The evidence is clear that the return on investment for society is much higher when investing in children early, so by doing this we can help nurture the most vulnerable sector of our society, all at the expense of a few less overseas holidays for our wealthy retirees.


Showing 5 reactions

  • Steve Cox
    followed this page 2017-05-12 19:59:25 +1200
  • David Jones
    commented 2017-05-12 19:56:03 +1200
    1. Changes to National Super must be subject to a minimum of 40 years notice – 40 years is what it takes the individual to create adequate retirement savings as is recognised by superannuation funds providers. Changes under 40 years notice is a break in the social contract.
    2. Raising the age of entitlement is not an option for ordinary working people – it is only advocated by people in soft jobs who spend their lives in front of a laptops swilling lattes and attending “meetings”.
    3. We cannot afford National Super is a deliberate and mischievous lie – cynically aimed at the student loan generation to create divisive resentment against their elders.
    4. National Super IS sustainable but there may be better ways to achieve the same effect – in the 1950s there were more dependents to breadwinners than ever there will be at the peak of the baby boom.
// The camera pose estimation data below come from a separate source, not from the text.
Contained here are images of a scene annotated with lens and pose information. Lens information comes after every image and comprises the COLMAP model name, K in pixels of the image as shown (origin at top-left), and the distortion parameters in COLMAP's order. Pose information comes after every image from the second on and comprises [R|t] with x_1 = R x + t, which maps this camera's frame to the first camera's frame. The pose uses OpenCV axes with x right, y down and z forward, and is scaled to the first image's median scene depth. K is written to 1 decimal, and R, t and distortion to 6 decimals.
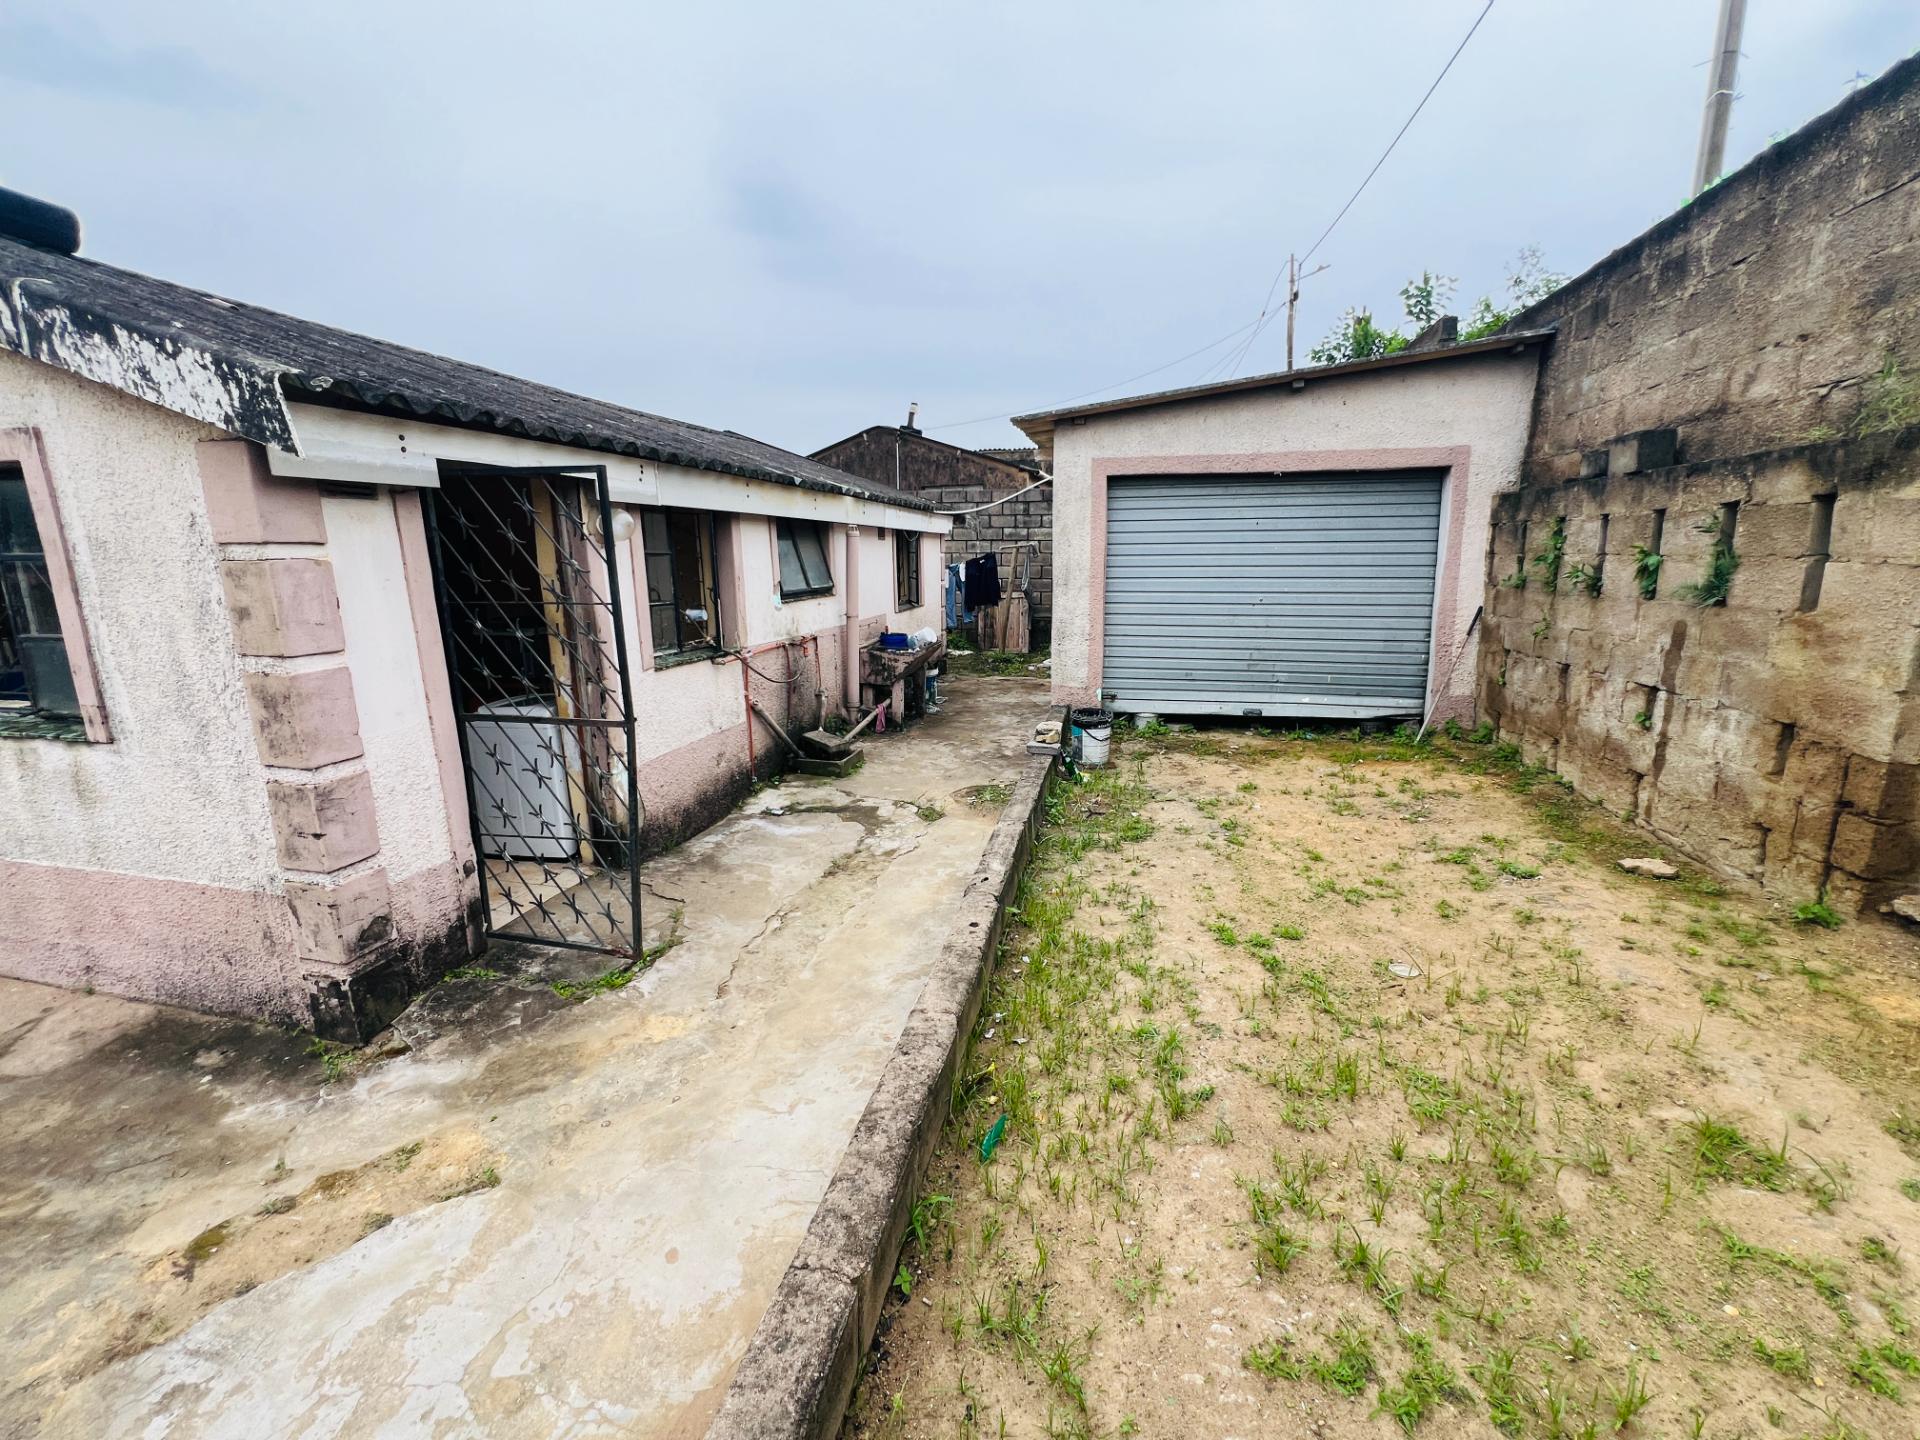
lens RADIAL K [[767.6, 0, 957.5], [0, 767.6, 717.0], [0, 0, 1]] dist [-0.004613, 0.001375]
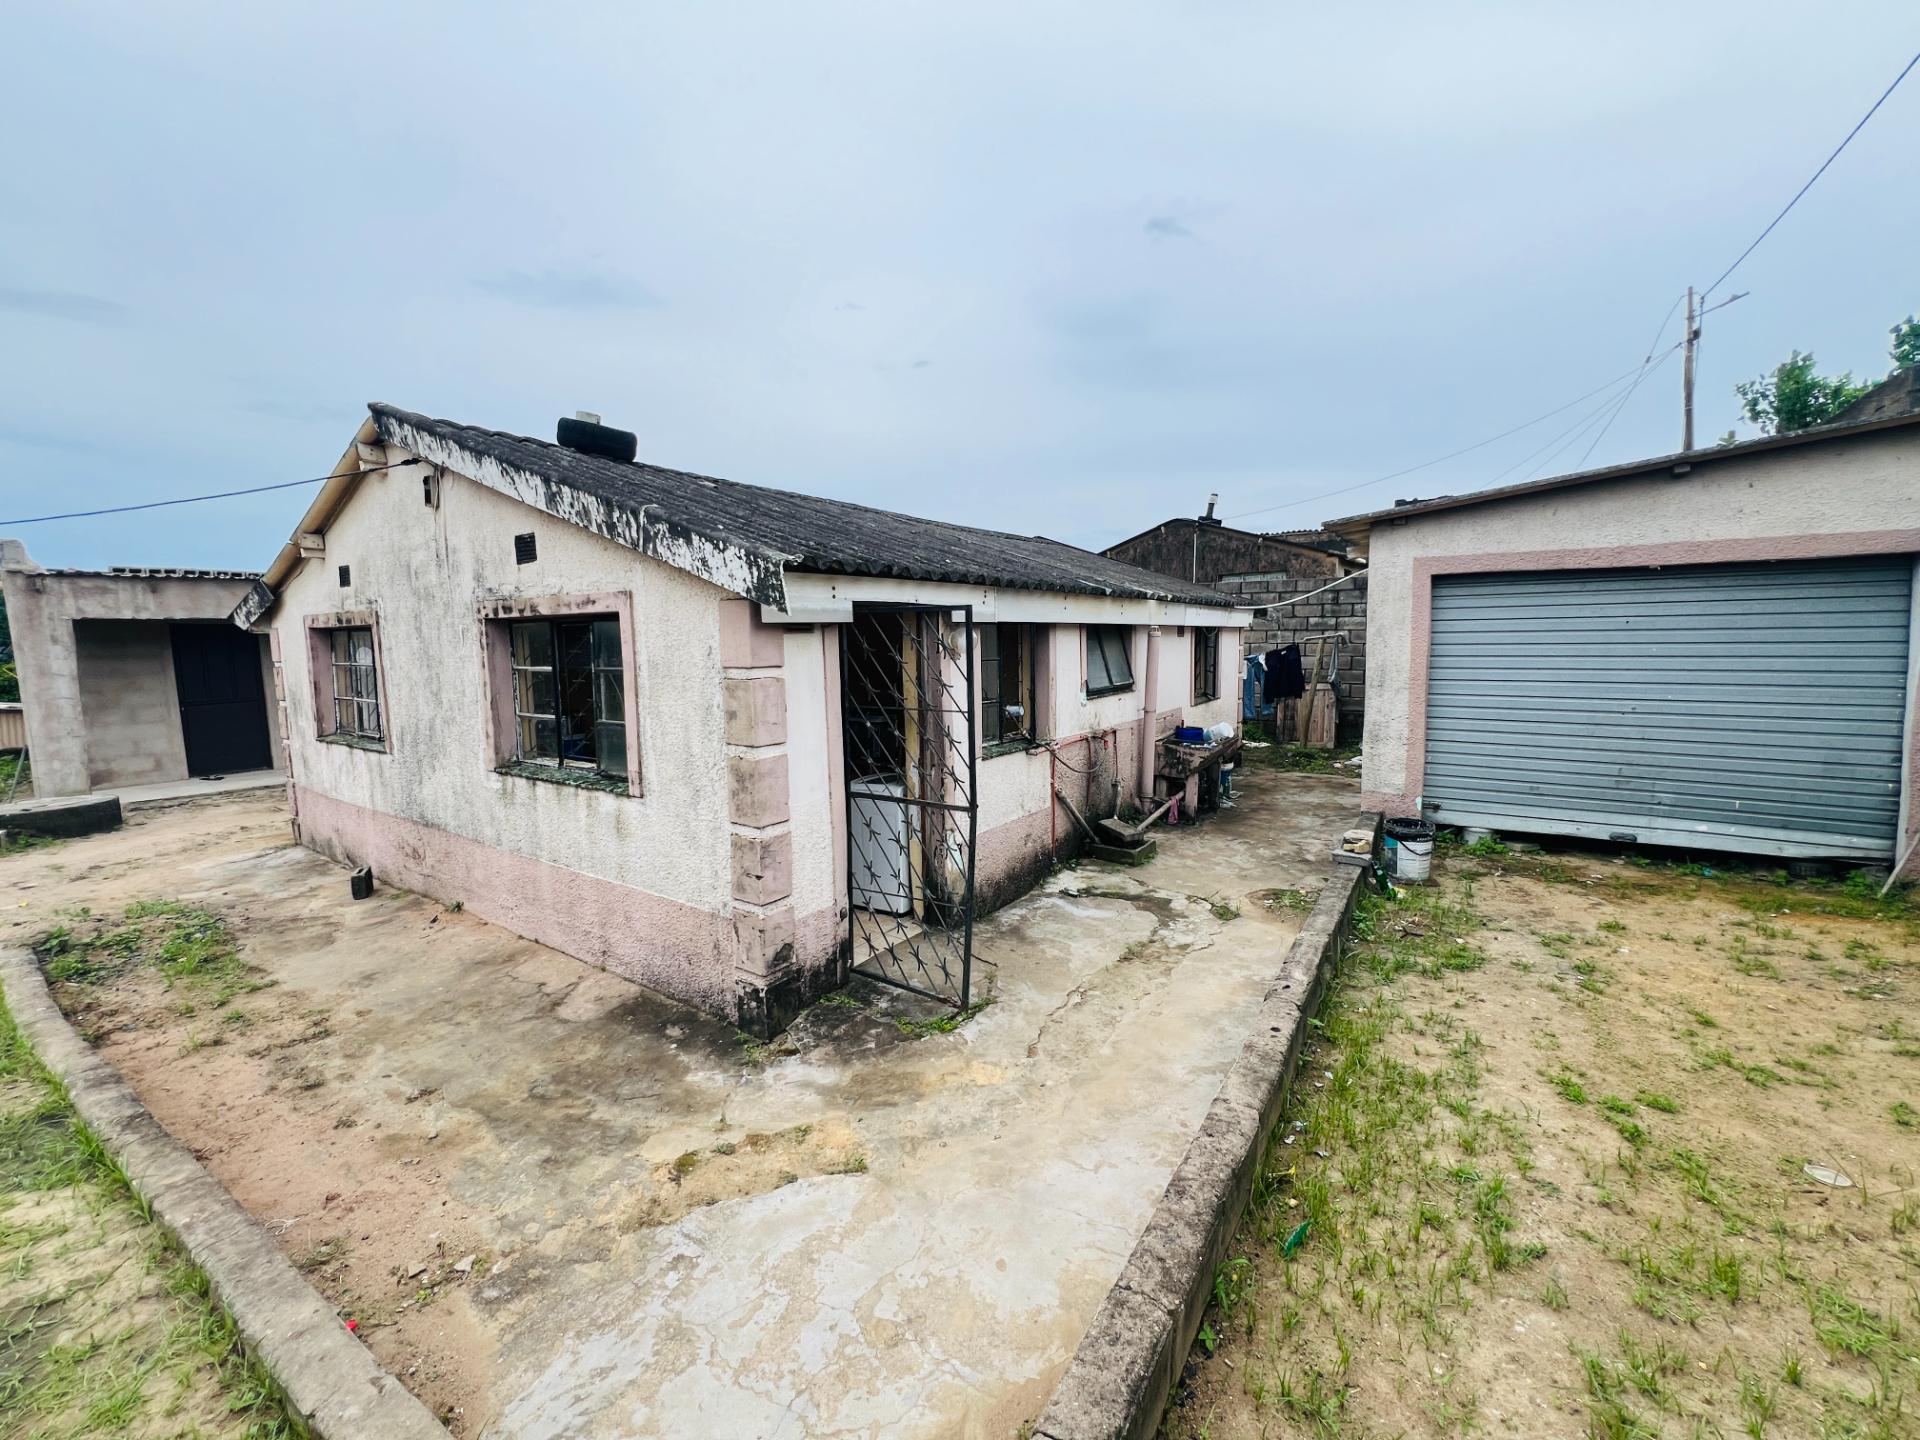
lens RADIAL K [[767.6, 0, 956.5], [0, 767.6, 717.6], [0, 0, 1]] dist [-0.004613, 0.001375]
pose [[0.933787, 0.032190, -0.356379, -0.025113], [-0.068104, 0.993728, -0.088690, -0.027704], [0.351289, 0.107088, 0.930123, -0.162055]]
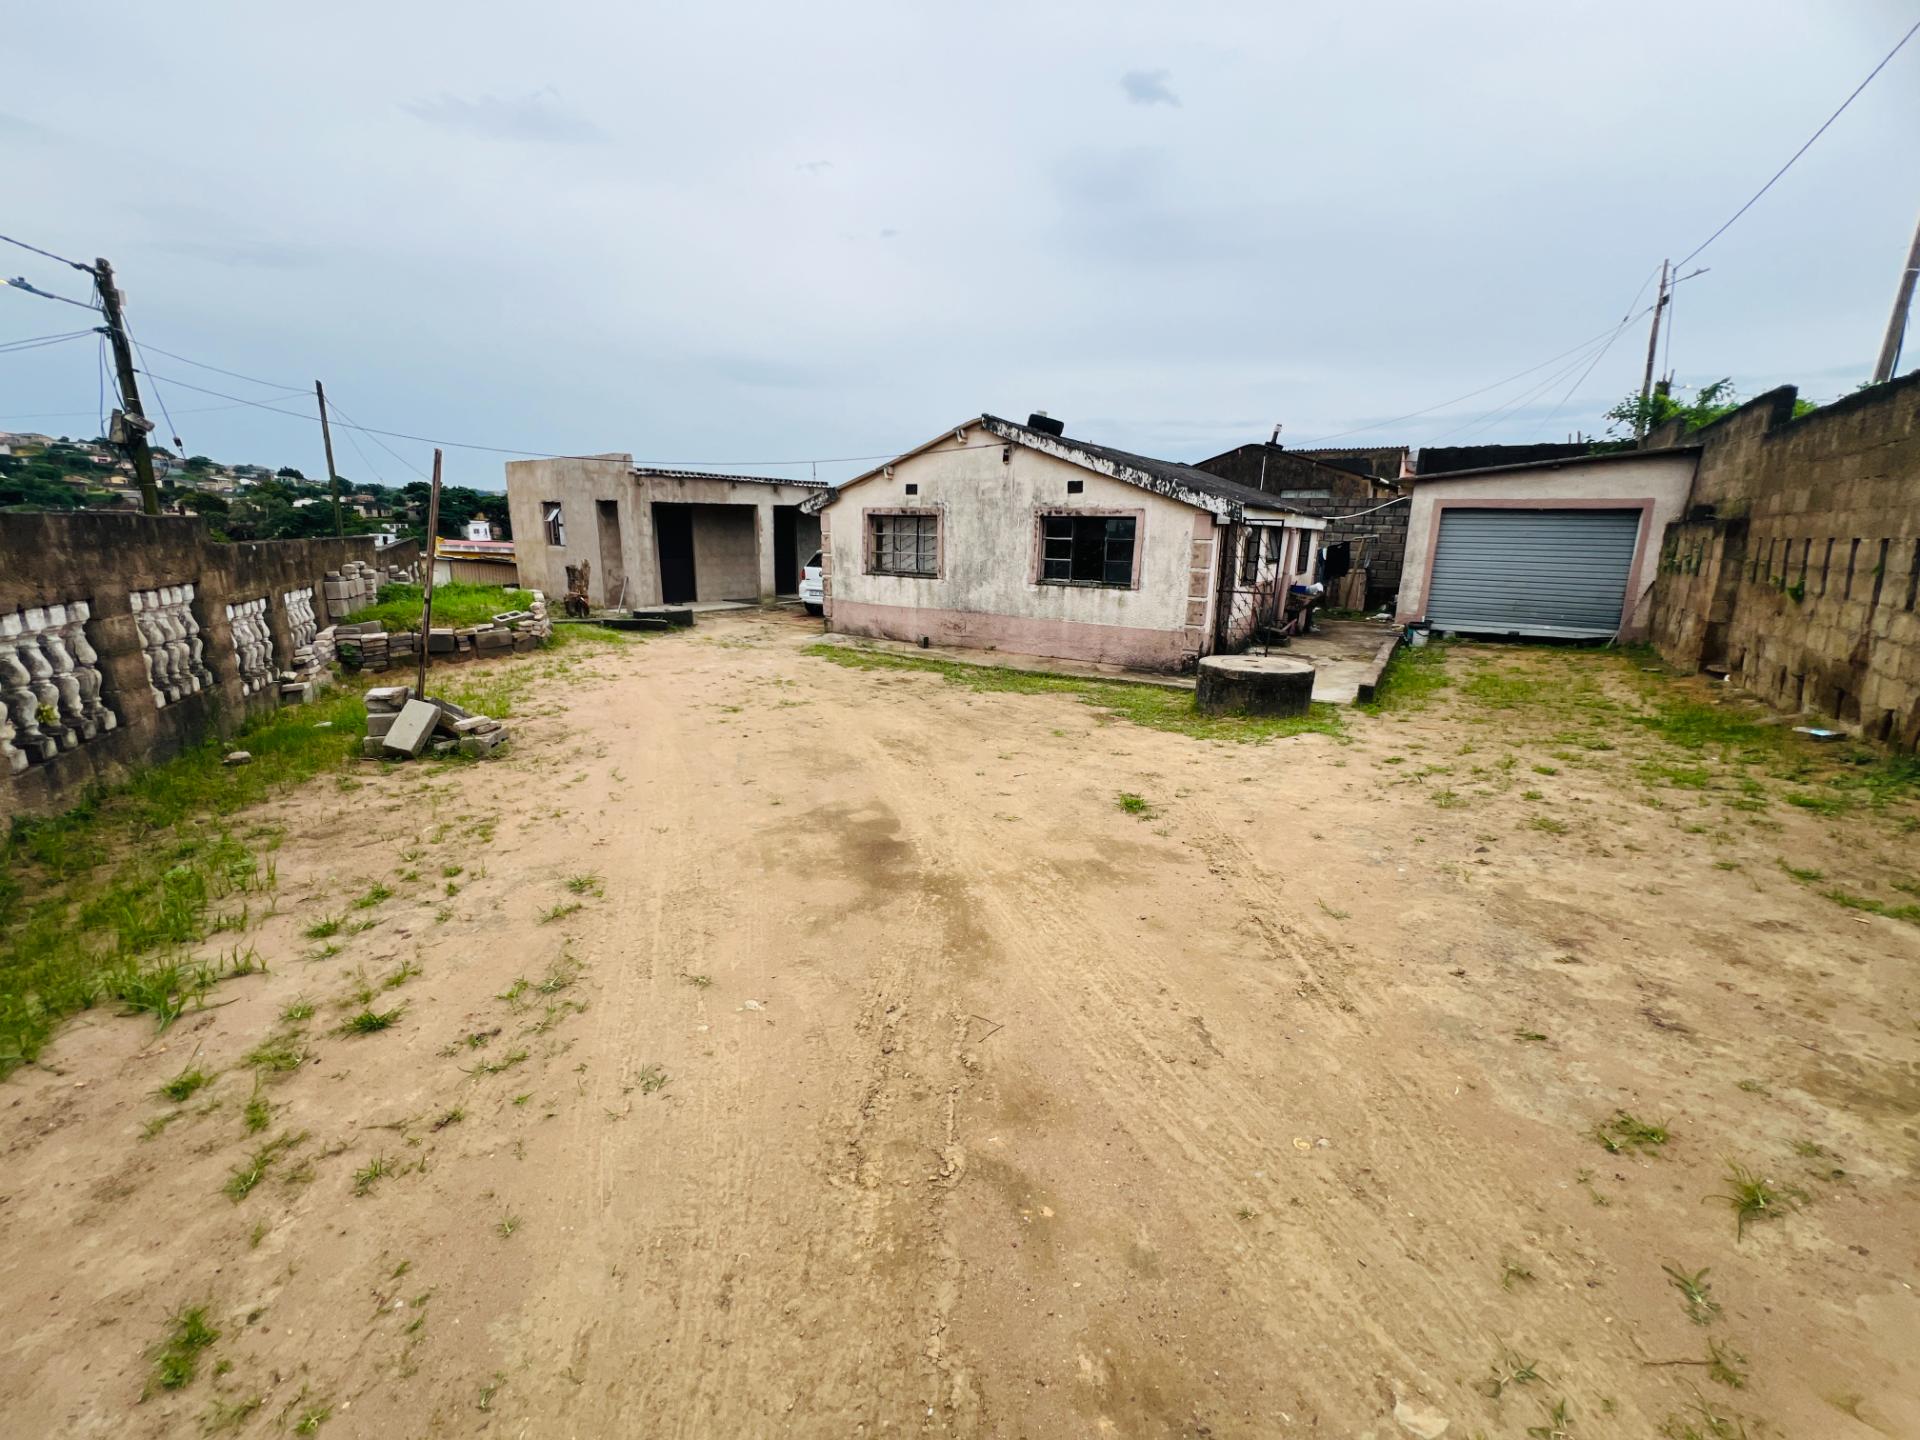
lens RADIAL K [[767.6, 0, 955.7], [0, 767.6, 721.3], [0, 0, 1]] dist [-0.004613, 0.001375]
pose [[0.939964, 0.106855, -0.324114, -0.622324], [-0.095721, 0.994144, 0.050154, 0.558079], [0.327575, -0.016118, 0.944688, -2.806757]]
    5. Compulsory superannuation savings is the ONLY acceptable replacement for National Super – individuals do not recognise the need to save for the future until it is too late. Most first world countries recognise this and have already implemented such measures.
  • Kem Johnson
    commented 2017-05-12 19:31:10 +1200
    This is a very good idea, even though it may cost me a few extra dollars. Thanks for sticking your collective necks out.
  • Oliver Krollmann
    followed this page 2017-05-12 16:17:36 +1200
  • Doug Mercer
    commented 2017-05-12 12:57:54 +1200
    This is a poor way to introduce a policy affecting superannuation. You did something similar when your Tax Policy came out. Superannuitants worry about their financial future, more so than any other sector because it affects every purchase decision they make. They rightly become fearful when politicians start talking about changing things and radical change scares them even more. You should have provided more detail on how the proposed means testing would work so that people like me could assess the impact on their lives. I had already decided to continue to vote TOP even though the tax policy will affect me badly (valuable house, poor savings) but it was a tough decision to make – altruism has its limits. Now you are telling me that I can no longer rely on receiving the $15,000 a year from the government which I depend on to continue living in my current 2 bedroom house because I might be means tested but you haven’t said how the means testing will work. You imply it will be based on income which in my case will only be a little interest on savings but if it includes assets then I face the prospect of having to sell my home to survive much earlier than my wife and I would like which would be gut-wrenching for both of us. It may be that I’m worrying about nothing but my point is you may be needlessly scaring the horses by releasing this policy without sufficient detail to allow people like myself to allay their concerns. It also makes it a lot easier for your political opponents to dismiss your policy with fear-mongering one-liners.